Dead Girls by Alice Bolin


I picked this book up because I've been trying to be more conscious of all the "dead women" media I take in every year. I don't read a lot of thrillers but I do consume A LOT of television and a lot of it involves crimes against women. I was obsessed with the first season of True Detective, I was deeply disturbed by Sharp Objects, and I eagerly await new seasons of Mindhunter, Top of the Lake, and Westworld. I read an interview with the author (Alice Bolin) and thought it would be interesting to learn more about why so many people (myself included) find these stories so compelling.

Dead Girls: Essays on Surviving an American Obsession is only 288 pages and split between more personal stories from the author's life and her examination of pop-culture and how dead women fit into it.
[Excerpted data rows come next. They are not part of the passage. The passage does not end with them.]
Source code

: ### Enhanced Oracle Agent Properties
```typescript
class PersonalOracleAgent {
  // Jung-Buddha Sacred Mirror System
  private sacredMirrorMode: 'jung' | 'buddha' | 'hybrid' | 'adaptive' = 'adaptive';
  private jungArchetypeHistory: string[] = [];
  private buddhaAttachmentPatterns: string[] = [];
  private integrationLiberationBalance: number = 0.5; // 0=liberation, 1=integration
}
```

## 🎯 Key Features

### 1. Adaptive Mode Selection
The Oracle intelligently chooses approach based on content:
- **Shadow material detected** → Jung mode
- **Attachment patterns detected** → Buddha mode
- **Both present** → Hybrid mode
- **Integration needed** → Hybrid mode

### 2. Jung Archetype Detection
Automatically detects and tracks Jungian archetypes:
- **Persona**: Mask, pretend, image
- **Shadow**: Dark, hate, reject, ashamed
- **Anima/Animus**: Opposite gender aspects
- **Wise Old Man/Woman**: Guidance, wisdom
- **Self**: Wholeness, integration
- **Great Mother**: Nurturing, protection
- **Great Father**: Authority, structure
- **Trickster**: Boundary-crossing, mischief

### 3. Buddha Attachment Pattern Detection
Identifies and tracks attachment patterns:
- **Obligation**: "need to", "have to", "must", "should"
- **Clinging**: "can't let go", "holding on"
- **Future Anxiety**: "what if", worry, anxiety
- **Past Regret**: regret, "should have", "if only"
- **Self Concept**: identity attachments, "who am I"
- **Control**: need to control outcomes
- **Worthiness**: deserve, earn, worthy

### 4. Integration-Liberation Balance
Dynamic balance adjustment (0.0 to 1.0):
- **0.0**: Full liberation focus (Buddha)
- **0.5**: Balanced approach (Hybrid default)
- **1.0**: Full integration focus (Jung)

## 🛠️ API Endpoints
The first essay jumps right into it and is pretty up-to-date with TV references.

There can be no redemption for the Dead Girl, but it is available to the person who is solving her murder. Just as for the murderers, for the detectives in True Detective and Twin Peaks, the victim's body is a neutral arena on which to work out male problems."
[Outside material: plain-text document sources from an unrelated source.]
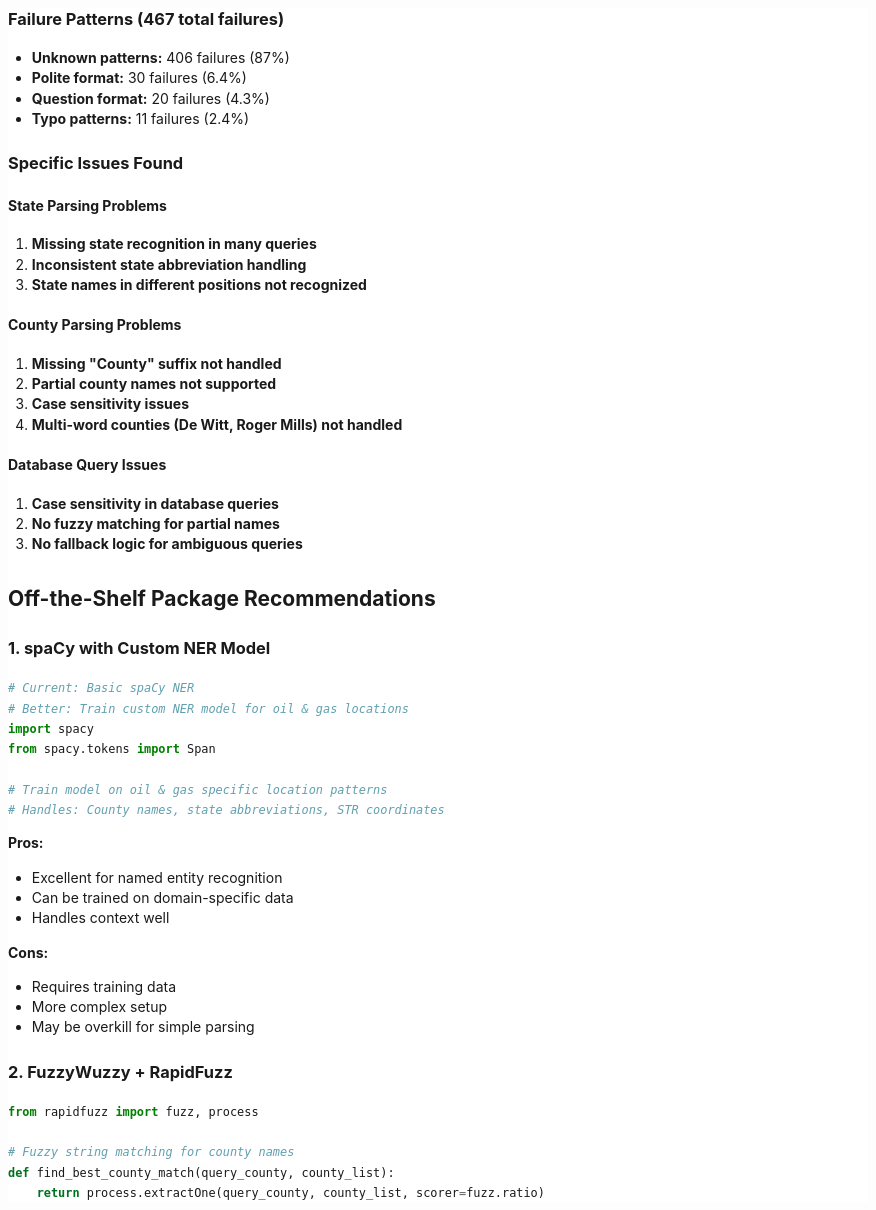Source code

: ### Failure Patterns (467 total failures)
- **Unknown patterns:** 406 failures (87%)
- **Polite format:** 30 failures (6.4%)
- **Question format:** 20 failures (4.3%)
- **Typo patterns:** 11 failures (2.4%)

### Specific Issues Found

#### State Parsing Problems
1. **Missing state recognition in many queries**
2. **Inconsistent state abbreviation handling**
3. **State names in different positions not recognized**

#### County Parsing Problems
1. **Missing "County" suffix not handled**
2. **Partial county names not supported**
3. **Case sensitivity issues**
4. **Multi-word counties (De Witt, Roger Mills) not handled**

#### Database Query Issues
1. **Case sensitivity in database queries**
2. **No fuzzy matching for partial names**
3. **No fallback logic for ambiguous queries**

## Off-the-Shelf Package Recommendations

### 1. **spaCy with Custom NER Model**
```python
# Current: Basic spaCy NER
# Better: Train custom NER model for oil & gas locations
import spacy
from spacy.tokens import Span

# Train model on oil & gas specific location patterns
# Handles: County names, state abbreviations, STR coordinates
```

**Pros:**
- Excellent for named entity recognition
- Can be trained on domain-specific data
- Handles context well

**Cons:**
- Requires training data
- More complex setup
- May be overkill for simple parsing

### 2. **FuzzyWuzzy + RapidFuzz**
```python
from rapidfuzz import fuzz, process

# Fuzzy string matching for county names
def find_best_county_match(query_county, county_list):
    return process.extractOne(query_county, county_list, scorer=fuzz.ratio)
```
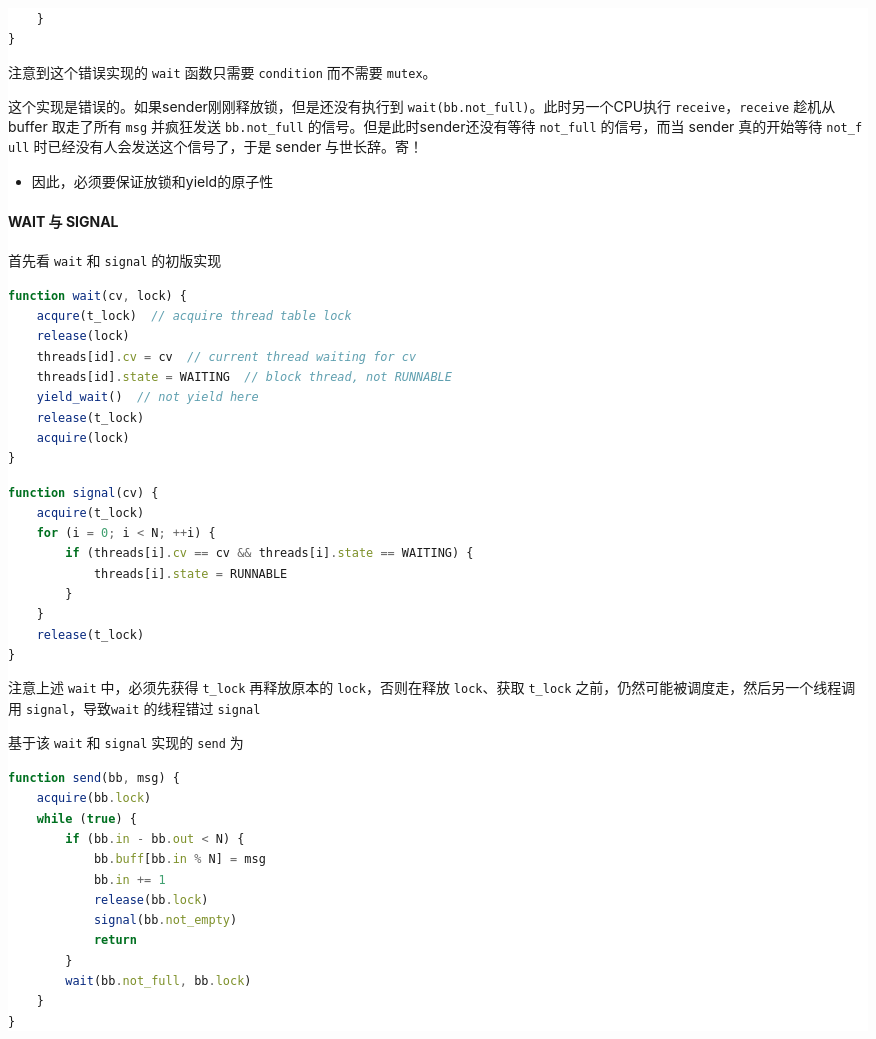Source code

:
 ```js
    }
}
```

注意到这个错误实现的 `wait` 函数只需要 `condition` 而不需要 `mutex`。

这个实现是错误的。如果sender刚刚释放锁，但是还没有执行到 `wait(bb.not_full)`。此时另一个CPU执行 `receive`，`receive` 趁机从 buffer 取走了所有 `msg` 并疯狂发送 `bb.not_full` 的信号。但是此时sender还没有等待 `not_full` 的信号，而当 sender 真的开始等待 `not_full` 时已经没有人会发送这个信号了，于是 sender 与世长辞。寄！

- 因此，必须要保证放锁和yield的原子性

#### WAIT 与 SIGNAL

首先看 `wait` 和 `signal` 的初版实现

```js
function wait(cv, lock) {
    acqure(t_lock)  // acquire thread table lock
    release(lock)
    threads[id].cv = cv  // current thread waiting for cv
    threads[id].state = WAITING  // block thread, not RUNNABLE
    yield_wait()  // not yield here
    release(t_lock)
    acquire(lock)
}
```

```js
function signal(cv) {
    acquire(t_lock)
    for (i = 0; i < N; ++i) {
        if (threads[i].cv == cv && threads[i].state == WAITING) {
            threads[i].state = RUNNABLE
        }
    }
    release(t_lock)
}
```

注意上述 `wait` 中，必须先获得 `t_lock` 再释放原本的 `lock`，否则在释放 `lock`、获取 `t_lock` 之前，仍然可能被调度走，然后另一个线程调用 `signal`，导致`wait` 的线程错过 `signal`

基于该 `wait` 和 `signal` 实现的 `send` 为

```js
function send(bb, msg) {
    acquire(bb.lock)
    while (true) {
        if (bb.in - bb.out < N) {
            bb.buff[bb.in % N] = msg
            bb.in += 1
            release(bb.lock)
            signal(bb.not_empty)
            return
        }
        wait(bb.not_full, bb.lock)
    }
}
```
I found myself feeling almost defensive while reading this essay. I've never gotten into Twin Peaks but I looooved True Detective and their were times I found it frustrating to read about Bolin's complaints. I get that there is something weird about our obsession with graphic murders of women (specifically white women) and I don't want to say "it's just a TV show!" but I also am someone who really likes to watch them, so I guess it's hard to look in the mirror. My larger criticism would be that while Bolin certainly calls out this obsession, she doesn't do a great job of unpacking why we're so obsessed. And that was the main thing I was looking to take away from this book.

Alice Bolin
Bolin starts the book's introduction citing Joan Didion. It's clear throughout the rest of the essays that Bolin really likes Didion's writing but she's never able to get close to it. I recently re-read Didion's essay "Sentimental Journeys" after watching Ava Duvernay's miniseries on the Central Park Five where Didion expertly writes about the way white victims are treated in the press compared to women of colour. Obviously I worship Didion and it's unfair to compare their writing, but by Bolin constantly bringing Didion up it was hard not to make that comparison.
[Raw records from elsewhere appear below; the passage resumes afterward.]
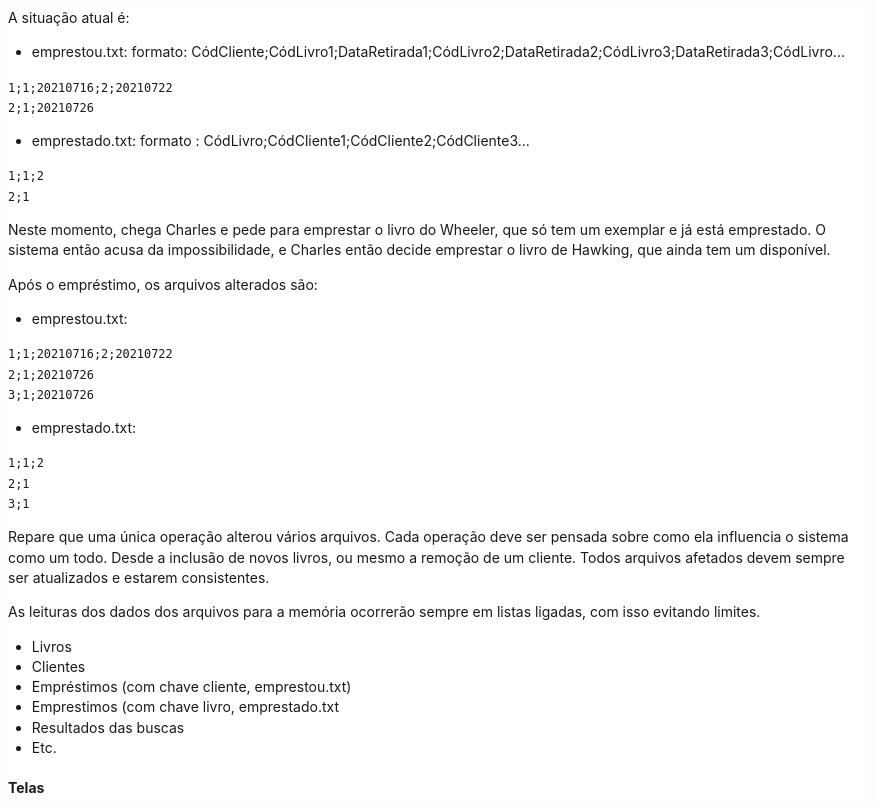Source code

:A situação atual é:

* emprestou.txt: formato: CódCliente;CódLivro1;DataRetirada1;CódLivro2;DataRetirada2;CódLivro3;DataRetirada3;CódLivro...

```
1;1;20210716;2;20210722
2;1;20210726
```

* emprestado.txt: formato : CódLivro;CódCliente1;CódCliente2;CódCliente3...

```
1;1;2
2;1
```

Neste momento, chega Charles e pede para emprestar o livro do Wheeler, que só tem um exemplar e já está emprestado.
O sistema então acusa da impossibilidade, e Charles então decide emprestar o livro de Hawking, que ainda tem um disponível.

Após o empréstimo, os arquivos alterados são:


* emprestou.txt:

```
1;1;20210716;2;20210722
2;1;20210726
3;1;20210726
```

* emprestado.txt:

```
1;1;2
2;1
3;1
```


Repare que uma única operação alterou vários arquivos. Cada operação deve ser pensada sobre como ela influencia o sistema como um todo. Desde a inclusão de novos livros, ou mesmo a remoção de um cliente. Todos arquivos afetados devem sempre ser atualizados e estarem consistentes.



As leituras dos dados dos arquivos para a memória ocorrerão sempre em listas ligadas, com isso evitando limites.

* Livros
* Clientes
* Empréstimos (com chave cliente, emprestou.txt)
* Emprestimos (com chave livro, emprestado.txt
* Resultados das buscas
* Etc.



#### Telas
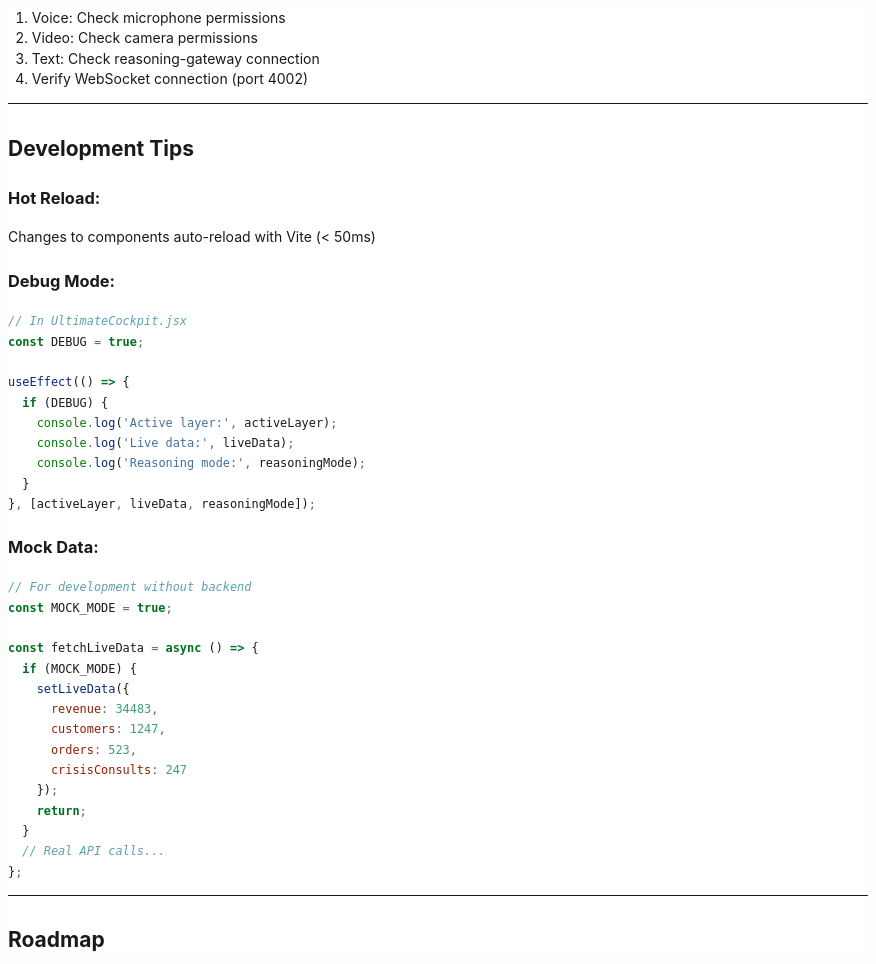 1. Voice: Check microphone permissions
2. Video: Check camera permissions
3. Text: Check reasoning-gateway connection
4. Verify WebSocket connection (port 4002)

---

## **Development Tips**

### **Hot Reload:**

Changes to components auto-reload with Vite (< 50ms)

### **Debug Mode:**

```javascript
// In UltimateCockpit.jsx
const DEBUG = true;

useEffect(() => {
  if (DEBUG) {
    console.log('Active layer:', activeLayer);
    console.log('Live data:', liveData);
    console.log('Reasoning mode:', reasoningMode);
  }
}, [activeLayer, liveData, reasoningMode]);
```

### **Mock Data:**

```javascript
// For development without backend
const MOCK_MODE = true;

const fetchLiveData = async () => {
  if (MOCK_MODE) {
    setLiveData({
      revenue: 34483,
      customers: 1247,
      orders: 523,
      crisisConsults: 247
    });
    return;
  }
  // Real API calls...
};
```

---

## **Roadmap**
Didion is one of the essential essayists of the twentieth century, and all great nonfiction writers examine how the coherence we expect from storytelling is incompatible with the contradictions and competing truths of real life."

That being said, Bolin is also clearly very interested in the concept of narrative and a lot of her essays deal with storytelling. She grabbed a quotation from Maggie Nelson (author of The Argonauts - a book I own and can't wait to read) which I really loved:

Conventional wisdom has it that we dredge up family stories to find out more about ourselves... to catapult ourselves, like Oedipus, down the track that leads to the revelation of some original crime .. Then we gouge our eyes out in shame."


In Bolin's essay "The Place Makes Everyone a Gambler" she unpacks Didion's book Play It As It Lays (a fictional account of a depressed actress from Nevada) and compares the central character's breakdown to the very public breakdown of pop-star Britney Spears. I actually found this to be the most enjoyable essay in Bolin's collection. It was disturbing to revisit the way we all gleefully watched Spears shave her head in front of paparazzi.

For me, Bolin's writing is at its strongest when she is focusing on our obsession with narrative in general, rather than just tearing apart popular television shows that feature a dead girl.

Our cultural obsession with murder stories and the criminal justice system is a prime example of the impulse to narrativize a reality that is basically unexplainable. For better or worse, narrative is the tool that the system uses to deliver justice: the defence and the prosecution each present their stories, and the one that makes more sense - read as: the more satisfying one - becomes the reality."

The other essay I was interested in was "The Daughter as Detective." The first half of this book deals with a popular Swedish detective series known as The Martin Beck Police Mystery Series and the much more popular Mellennium Swedish series from Stieg Larsson (a.k.a. The Girl With the Dragon Tattoo). In it Bolin talks about the authors' motivation for writing these books and how sometimes that got away from them. She also reminded me that the Swedish name for The Girl With the Dragon Tattoo is actually Men Who Hate Women (a MUCH, MUCH better title).


But this essay went off the rails for me as soon as Bolin makes it super personal. At first she mentions her father's obsession with these series (which made sense with the narrative) but then she goes into his possible diagnosis as being on the autism spectrum and it feels completely out of place. I couldn't see how this diagnosis connected at all to her original storyline, and I felt it was just crammed in there.

Bolin makes the point in a later essay about how difficult it is to avoid the personal when trying to write nonfiction. She says:

It is very difficult to avoid sentimental narratives in personal essays, given that we romanticize nothing so much as ourselves." 

Unfortunately this personal narrative is what I disliked so much about Dead Girls. I didn't find Bolin to be a captivating personality and I wasn't interested in what her apartment was like. I wish she kept more to the subject matter (re: dead girls) because when she was focused on narrative and these storylines, I found her work to be thought provoking and interesting.